Retype all the entries word for word, but omit the pictures.

Extracted page text data

********

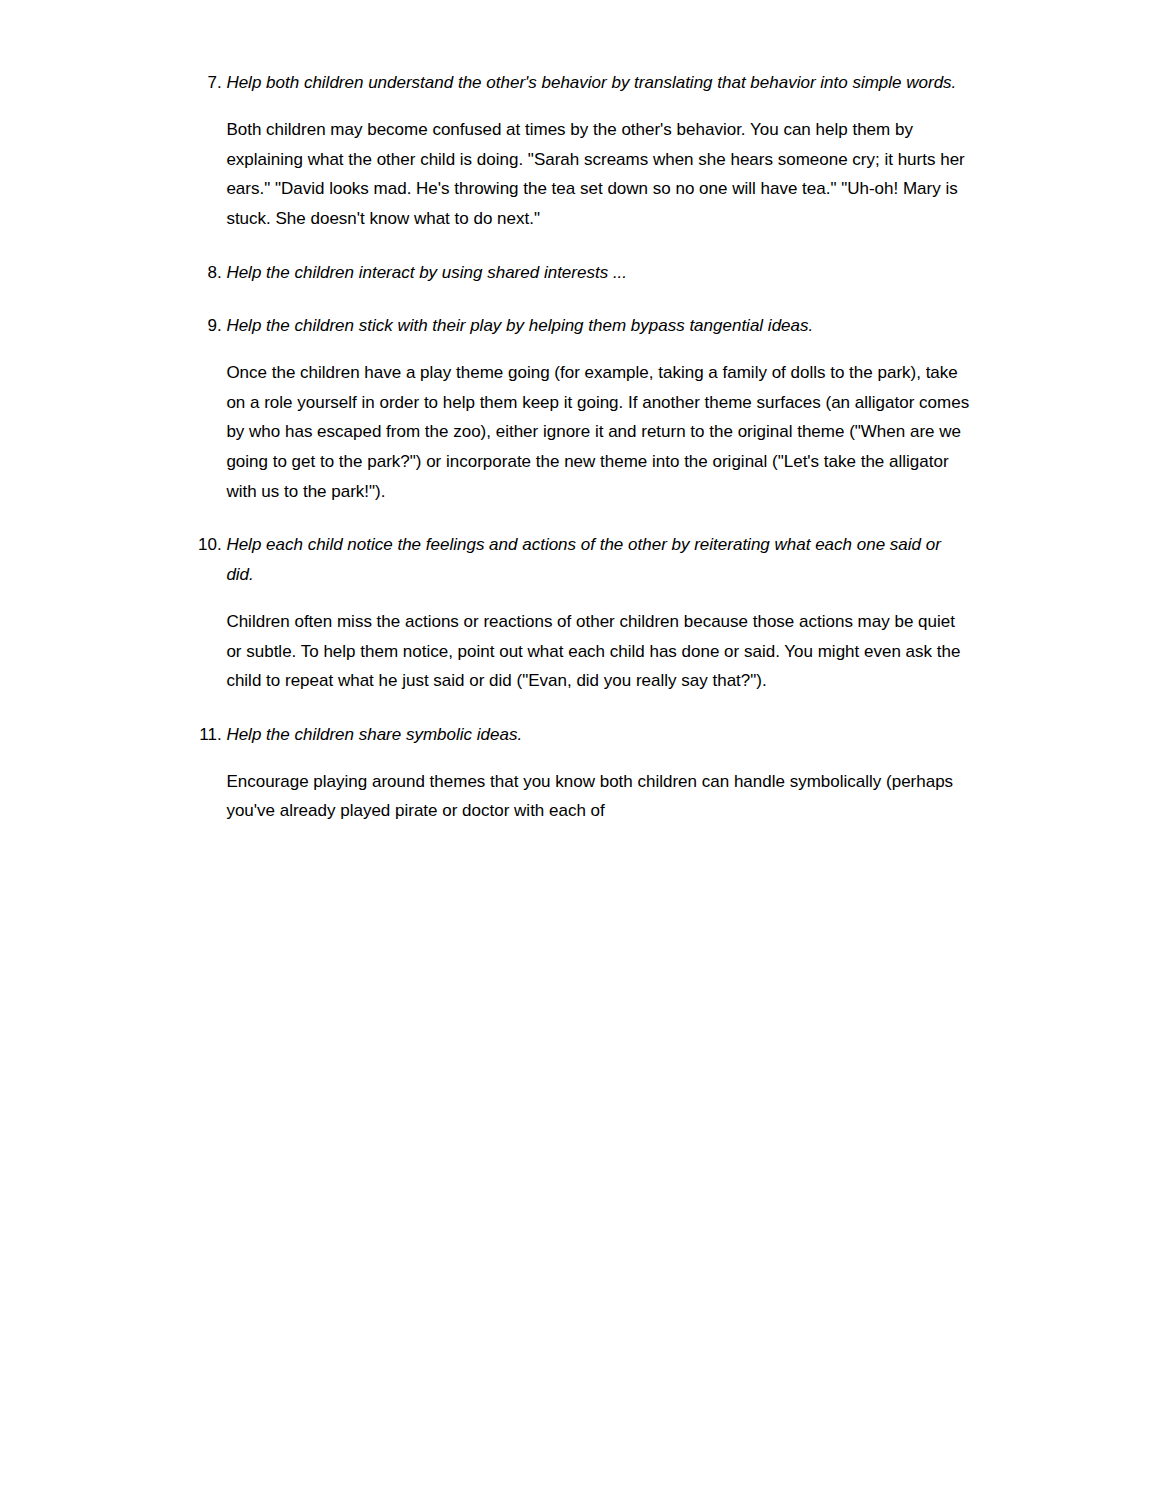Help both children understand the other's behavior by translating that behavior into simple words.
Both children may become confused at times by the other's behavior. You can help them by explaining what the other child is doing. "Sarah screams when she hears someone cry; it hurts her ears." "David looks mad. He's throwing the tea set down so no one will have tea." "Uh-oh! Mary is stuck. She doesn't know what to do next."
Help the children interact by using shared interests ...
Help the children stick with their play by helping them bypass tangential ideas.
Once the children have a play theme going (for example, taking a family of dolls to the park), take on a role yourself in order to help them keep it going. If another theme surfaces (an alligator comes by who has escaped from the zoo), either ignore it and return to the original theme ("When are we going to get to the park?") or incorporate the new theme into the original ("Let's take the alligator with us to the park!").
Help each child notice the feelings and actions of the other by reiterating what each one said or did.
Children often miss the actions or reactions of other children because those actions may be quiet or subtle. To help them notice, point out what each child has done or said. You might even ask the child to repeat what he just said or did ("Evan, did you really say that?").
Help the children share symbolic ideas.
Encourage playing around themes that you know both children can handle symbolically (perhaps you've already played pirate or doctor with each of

********

## Result of this exercise
Help both children understand the other's behavior by translating that behavior into simple words.
Both children may become confused at times by the other's behavior. You can help them by explaining what the other child is doing. "Sarah screams when she hears someone cry; it hurts her ears." "David looks mad. He's throwing the tea set down so no one will have tea." "Uh-oh! Mary is stuck. She doesn't know what to do next."
Help the children interact by using shared interests ...
Help the children stick with their play by helping them bypass tangential ideas.
Once the children have a play theme going (for example, taking a family of dolls to the park), take on a role yourself in order to help them keep it going. If another theme surfaces (an alligator comes by who has escaped from the zoo), either ignore it and return to the original theme ("When are we going to get to the park?") or incorporate the new theme into the original ("Let's take the alligator with us to the park!").
Help each child notice the feelings and actions of the other by reiterating what each one said or did.
Children often miss the actions or reactions of other children because those actions may be quiet or subtle. To help them notice, point out what each child has done or said. You might even ask the child to repeat what he just said or did ("Evan, did you really say that?").
Help the children share symbolic ideas.
Encourage playing around themes that you know both children can handle symbolically (perhaps you've already played pirate or doctor with each of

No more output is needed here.